• [SOURCE EXCERPT]
>>

On Sun, Nov 21, 2021 at 05:24:52PM +0200, Nikolay Aleksandrov wrote:
> From: Nikolay Aleksandrov <nikolay@nvidia.com>
> 
> When replacing a nexthop group, we must release the IPv6 per-cpu dsts of
> the removed nexthop entries after an RCU grace period because they
> contain references to the nexthop's net device and to the fib6 info.
> With specific series of events[1] we can reach net device refcount
> imbalance which is unrecoverable.
> 
> [1]
>  $ ip nexthop list
>   id 200 via 2002:db8::2 dev bridge.10 scope link onlink
>   id 201 via 2002:db8::3 dev bridge scope link onlink
>   id 203 group 201/200
>  $ ip -6 route
>   2001:db8::10 nhid 203 metric 1024 pref medium
>      nexthop via 2002:db8::3 dev bridge weight 1 onlink
>      nexthop via 2002:db8::2 dev bridge.10 weight 1 onlink
> 
> Create rt6_info through one of the multipath legs, e.g.:
>  $ taskset -a -c 1  ./pkt_inj 24 bridge.10 2001:db8::10
>  (pkt_inj is just a custom packet generator, nothing special)
> 
> Then remove that leg from the group by replace (let's assume it is id
> 200 in this case):
>  $ ip nexthop replace id 203 group 201
> 
> Now remove the IPv6 route:
>  $ ip -6 route del 2001:db8::10/128
> 
> The route won't be really deleted due to the stale rt6_info holding 1
> refcnt in nexthop id 200.

<<

• [DATASET]
>>

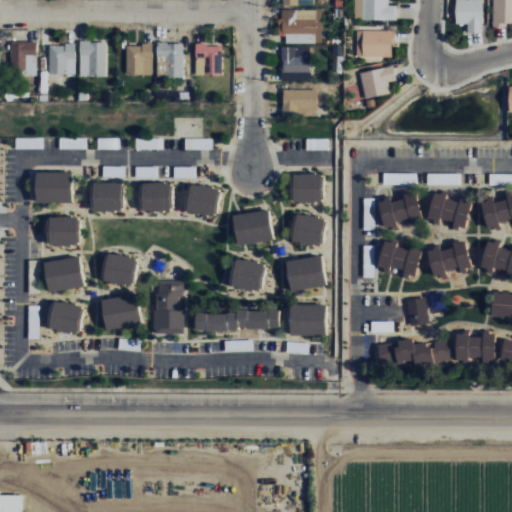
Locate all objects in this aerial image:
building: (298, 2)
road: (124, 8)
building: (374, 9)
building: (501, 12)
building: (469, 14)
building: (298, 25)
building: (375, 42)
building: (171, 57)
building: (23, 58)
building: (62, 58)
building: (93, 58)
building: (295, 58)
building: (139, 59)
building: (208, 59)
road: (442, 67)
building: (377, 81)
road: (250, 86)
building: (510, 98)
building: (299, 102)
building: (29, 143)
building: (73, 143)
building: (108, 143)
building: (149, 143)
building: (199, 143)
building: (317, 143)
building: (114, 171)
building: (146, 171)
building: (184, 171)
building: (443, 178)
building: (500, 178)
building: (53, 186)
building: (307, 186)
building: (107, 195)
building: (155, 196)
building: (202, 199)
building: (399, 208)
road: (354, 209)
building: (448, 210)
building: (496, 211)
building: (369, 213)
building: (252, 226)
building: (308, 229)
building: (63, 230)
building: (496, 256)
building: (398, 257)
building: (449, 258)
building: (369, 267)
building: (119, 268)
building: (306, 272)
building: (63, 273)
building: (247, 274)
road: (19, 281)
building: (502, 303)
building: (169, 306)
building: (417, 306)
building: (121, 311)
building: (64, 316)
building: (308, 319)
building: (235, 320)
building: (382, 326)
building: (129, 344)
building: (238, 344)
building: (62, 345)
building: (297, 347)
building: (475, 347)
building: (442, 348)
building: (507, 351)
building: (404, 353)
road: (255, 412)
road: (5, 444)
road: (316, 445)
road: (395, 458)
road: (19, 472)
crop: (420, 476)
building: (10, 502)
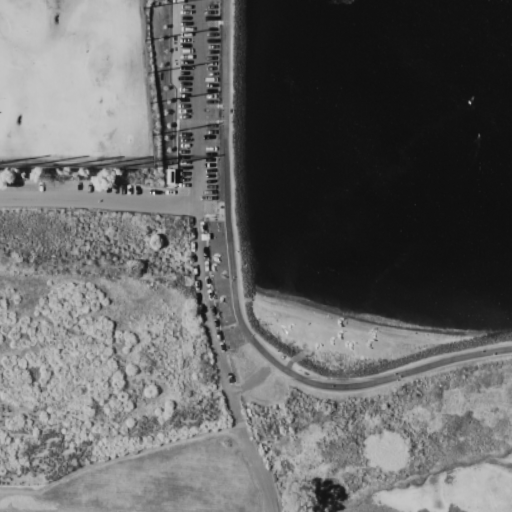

<<
>>

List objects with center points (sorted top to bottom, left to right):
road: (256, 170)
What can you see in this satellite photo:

<<

• [EXERCISES]
(a) List every shell command in the nexthop patch message that appears after a "$" prompt.
(b) Switch "nexthop group" to "multipath group" and write out the nexthop patch message from "On Sun, Nov" to "the fib6 info." with that change.
(c) Pick up the patch message about nexthop group replacement after its last sentence and carry it on.
The records aren't needed for any of this work.

• [ANSWERS PER TASK]
(a)
- ip nexthop list
- ip -6 route
- taskset -a -c 1  ./pkt_inj 24 bridge.10 2001:db8::10
- ip nexthop replace id 203 group 201
- ip -6 route del 2001:db8::10/128

(b)
On Sun, Nov 21, 2021 at 05:24:52PM +0200, Nikolay Aleksandrov wrote:
> From: Nikolay Aleksandrov <nikolay@nvidia.com>
> 
> When replacing a multipath group, we must release the IPv6 per-cpu dsts of
> the removed nexthop entries after an RCU grace period because they
> contain references to the nexthop's net device and to the fib6 info.

(c)
> At this point we have the following reference count dependency:
>  (deleted) IPv6 route holds 1 reference over nhid 203
>  nh 203 holds 1 ref over id 201
>  nh 200 holds 1 ref over the net device and the route due to the stale
>  rt6_info
> 
> Now to create circular dependency between nh 200 and the IPv6 route, and
> also to get a reference over nh 200, restore nhid 200 in the group:
>  $ ip nexthop replace id 203 group 201/200
> 
> And now we have a permanent circular dependncy because nhid 203 holds a
> reference over nh 200 and 201, but the route holds a ref over nh 203 and
> is deleted.
> 
> To trigger the bug just delete the group (nhid 203):
>  $ ip nexthop del id 203
> 
> It won't really be deleted due to the IPv6 route dependency, and now we
> have 2 unlinked and deleted objects that reference each other: the group
> and the IPv6 route. Since the group drops the reference it holds over its
> entries at free time (i.e. its own refcount needs to drop to 0) that will
> never happen and we get a permanent ref on them, since one of the entries
> holds a reference over the IPv6 route it will also never be released.
> 
> At this point the dependencies are:
>  (deleted, only unlinked) IPv6 route holds reference over group nh 203
>  (deleted, only unlinked) group nh 203 holds reference over nh 201 and 200
>  nh 200 holds 1 ref over the net device and the route due to the stale
>  rt6_info
> 
> This is the last point where it can be fixed by running traffic through
> nh 200, and specifically through the same CPU so the rt6_info (dst) will
> get released due to the IPv6 genid, that in turn will free the IPv6
> route, which in turn will free the ref count over the group nh 203.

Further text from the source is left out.